Country
Guatemala
Location
Acatenango
Altitude (masl)
1,650-1,750 m.a.s.l.
Varieties
Catuai, Caturra, Geish, Typica
Finca La Esperanza is a small 12 hectare farm situated right on the slopes of the Acatenango volcano. With an altitude 1500m above the sea level, an average rainfall of 1300mm and dynamic volcanic soils create perfect conditions for growing spectacular coffees.
In 1950 Don Federico Perez planted first coffee trees in La Esperanza, changing corn crop permanently to coffee. In 1990 the farm was acquired by Hector de la Roca Perez who decided to renovate the farm and plant new varieties like Caturra and Pache.

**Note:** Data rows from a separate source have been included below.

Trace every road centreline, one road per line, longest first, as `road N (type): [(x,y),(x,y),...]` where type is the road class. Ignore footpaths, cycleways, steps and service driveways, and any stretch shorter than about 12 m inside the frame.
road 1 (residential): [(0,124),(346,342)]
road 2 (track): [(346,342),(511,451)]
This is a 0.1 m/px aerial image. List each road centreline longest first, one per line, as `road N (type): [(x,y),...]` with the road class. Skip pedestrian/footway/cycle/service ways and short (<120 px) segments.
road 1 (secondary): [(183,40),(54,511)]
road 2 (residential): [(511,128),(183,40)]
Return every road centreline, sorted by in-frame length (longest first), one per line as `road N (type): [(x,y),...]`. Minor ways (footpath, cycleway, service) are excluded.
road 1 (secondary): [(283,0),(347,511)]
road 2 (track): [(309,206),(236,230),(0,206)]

After passing of Don Hector the farm has been owned and managed by his two grandsons; Erik and German. Their vision for the farm is managing with strong technical, agronomic and financial foundations that leads to positive changes for the environment in which the farm is sustained, that includes workers, natural enviroment and the owners.
It is so encouraging to see two brothers collaborating, working closely together and complementing each other’s skills.
German has been working at ANACAFE as a Q grader for the last 5 years which gave him all the abilities to carry out La Esperanza’s quality control. German’s brother, Erik works in the field managing agricultural side of the farm and its coffee processing.
In 2019 the brothers decided to start a wet milling process on the farm premises which gave them more control and influence to achieve high and consistent quality. Despite limited conditions like no water or electricity access they made it happened.
You can taste all their effort in their coffees that are full of character, elegance and well layered fruity flavors. The coffees that we are able to share with you this year have been processed by using a manual pulper with minimal use of water.
After depulping the coffee is dried on raised beds, cleaned and picked from all cascara particles to assure quality and avoid the risk of overfermentation. All of this is done manually by workers who are specifically assigned to this task.
Coffee is moved regularly to guarantee even drying. At La Esperanza honey method is often use as water acces is limited.
Washed coffees are also depulpedwith the manual pulper and
next, the coffee is wet fermented in barrels from 36-40 hours. After this process coffee is carefully washed in the same barrels and moved to raised beds to finish the process.